Excuse Me Ma'am, There's Something Stuck To Your Breast

by
Peggy Roth

     I have a cold today. A nasty cold. Torrents of mucous have pitched a river into my heavy lungs; my face is hot, my throat on fire, my chest sore from the endless, viscose coughing.
     I remember what I used to do when this happened. I used to call in sick to work. I used to take the phone off the hook. I used to fill the tub with hot water and sink in for a thirty-minute steamy soak. I used to get out of the tub, shuffle to bed, and collapse for a nap that ended when my body was done resting. I used to take the medications of my pleasure.

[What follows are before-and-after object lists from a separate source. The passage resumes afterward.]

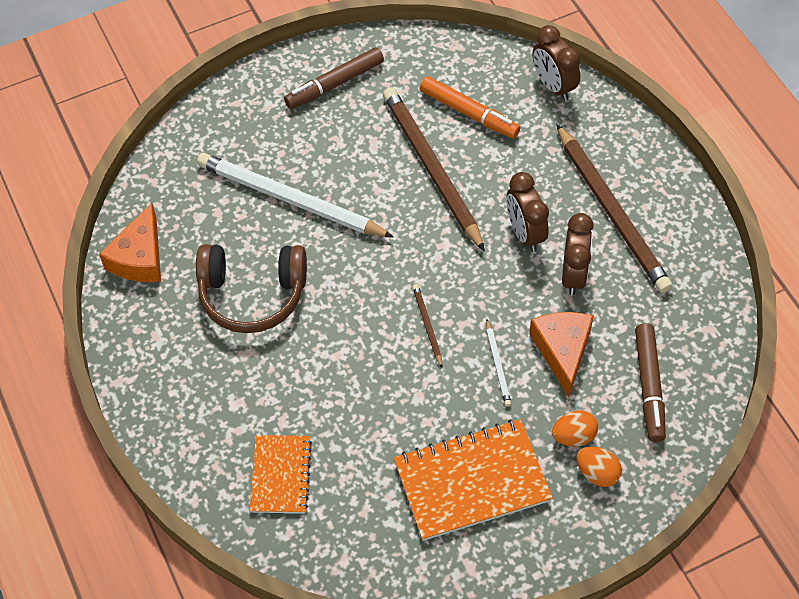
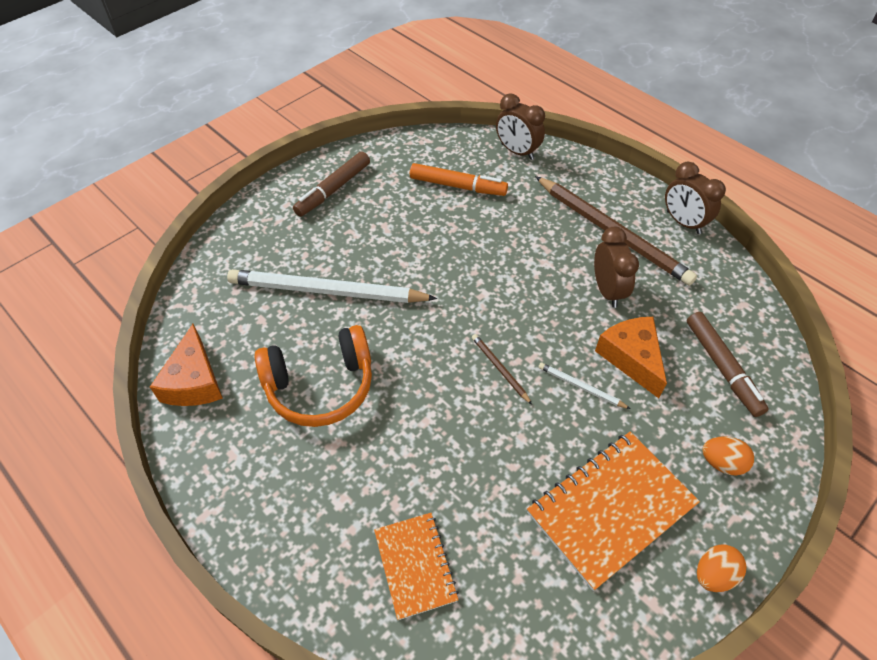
camera: 20 degrees left, 5 degrees down
brown headphones [196,244,307,333] -> orange headphones [254,325,372,427]
brown pencil [383,87,485,252] -> none
white pencil [486,319,511,407] -> white pencil turned 150 degrees clockwise [538,362,630,409]
brown clock [507,172,549,252] -> brown clock moved to [665,162,726,234]
orange egg [552,410,598,447] -> orange egg moved to [697,544,747,592]

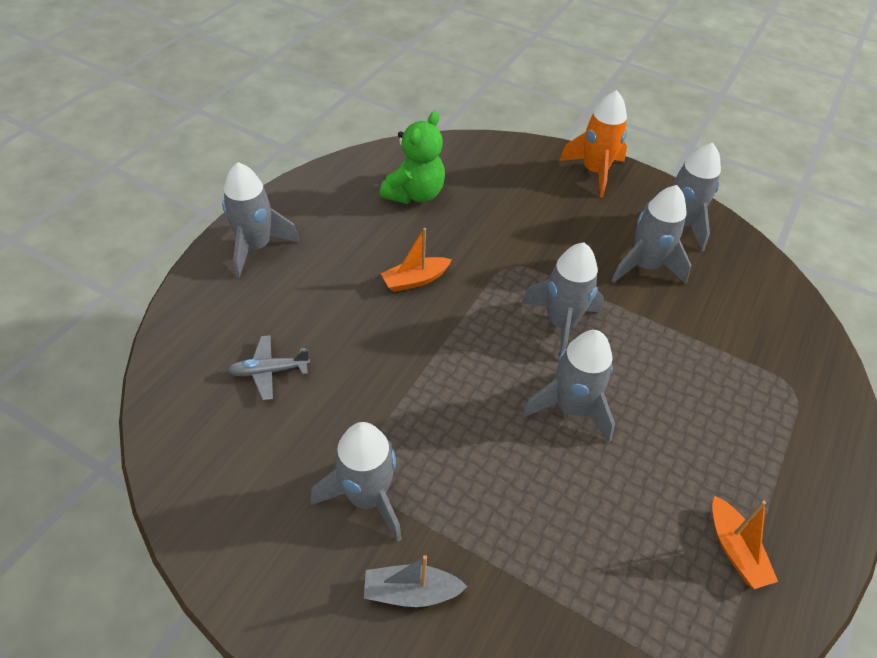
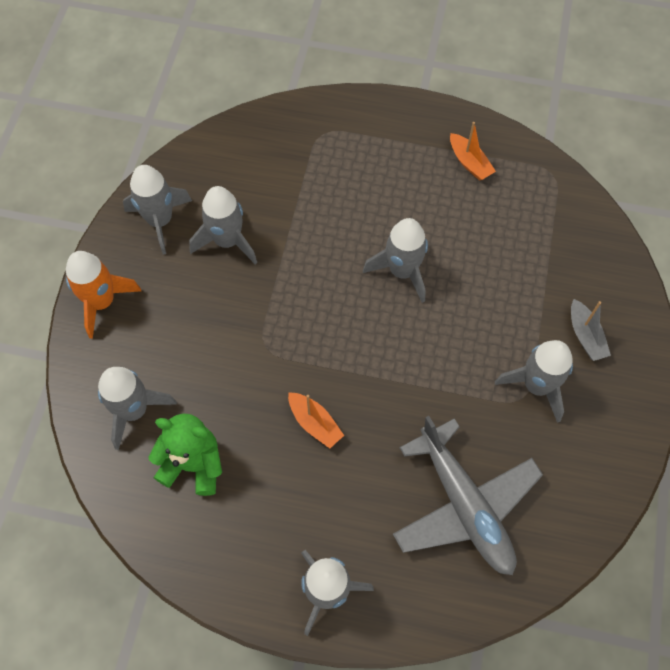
camera: 105 degrees left, 15 degrees up
grey plane [227,335,310,400] -> grey plane [393,416,543,575], size x2.29
grey rocket [522,243,604,356] -> grey rocket moved to [98,367,177,450]
orange boat [712,496,778,589] -> orange boat turned 90 degrees clockwise [450,122,496,180]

     This time, I am at home with my three-year-old son and my ten-week-old daughter. There is no one to call in sick to. Gone are the days when recovering from a cold involved the luxury of surrender. Now, recovery is like trying to catch your breath in the middle of a marathon without breaking your stride.

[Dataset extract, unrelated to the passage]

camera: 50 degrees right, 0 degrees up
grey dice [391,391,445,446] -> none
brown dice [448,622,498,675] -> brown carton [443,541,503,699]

     My son has an insatiable need for elaborate, imaginative play in which I am required to use all six of my arms to animate the toys in accordance with his scenarios. And do it enthusiastically. The production also requires me to provide flawlessly distinct voices for each character. And provide them enthusiastically. If I waver in my talents, he reaches into my chest, clenches my heart in his chubby fist and pouts, "Mommmm, you're not playing right!" Each time it happens today, I apologize, blow my furiously running nose, clear my crackling throat, and start again.
     All the while, my daughter asserts her insatiable need to nurse. Her breakfast consists of three feedings between waking and lunch. Her lunch consists of three feedings between noon and 3pm. Her tea is served in the late afternoon just before happy hour, which is followed by dinner and a nightcap. If I stand up while nursing and hold my thirsty daughter in place, she goes on suckling no matter what other business I must attend to: laundry, cooking, a trip to the post office. I'm waiting for someone behind me on line to tap my shoulder and kindly say, "Excuse me Ma'am, there's something stuck to your breast," confusing me for a woman who has lost all touch with reality.
     Right now, with daughter firmly affixed, fever leveling out, head throbbing lightly, I am using my feet to propel a Matchbox car into the table leg, and my hoarse voice to croak, "Oh no! CRASH!" so my morbid little son can laugh furiously at the sight of an accident. It's clear that I'm not going to take a steamy soak today because my daughter would surely drown while refusing to give up her snack and my curious son would find something sticky, sharp, toxic, or electrical to fill the intermission. I'm also not going to collapse into bed for that nap because my daughter's determined grip would prevent me from lying on my back or my stomach, or from pulling the blankets to my chin, and while I slept, my son would find something sticky, sharp, toxic, or electrical. I'm also not going to take the medications of my choice, because now I have an appendage that drinks what I drink, eats what I eat, et cetera.
     Instead, I'm going to sit on the floor without a bath, a nap, or good drugs and weakly push this Matchbox car around, apologizing to my son for my obvious lack of gusto while helping my daughter latch on every time a coughing fit disconnects us. While sitting, I'll consider the gentlest way to ask my haggard spouse for help with the eighteen things I didn't do today when he comes in the door from a long day's work. Should I start with requests about dinner or laundry? Diapers or wastebaskets? Feeding the cats or writing checks? I resolve not to get snippy if he plays the bathroom card and spends more than five minutes in there. I resolve not to complain about our demanding children, who only want what they're entitled to: their mother.
     The woman who taught our childbirth class once told us it was unlikely we'd be able to sleep during labor, so we would have to "pretend" to sleep in order to get any rest at all. This was done, she said, by tuning out, taking a deep breath and imagining we were sleeping in those tiny moments that come between the distractions and demands of labor. It's kind of like that now. Between the burping and the Matchbox accidents, I'm pretending to sleep.

Peggy Roth is a writer from Sebastopol, CA who is growing a magazine as well as a young family. She is the editor of Dark Hollow, an autumn literary journal, and writes short fiction and poetry. Her work has appeared most recently in The Dickens and WestWord.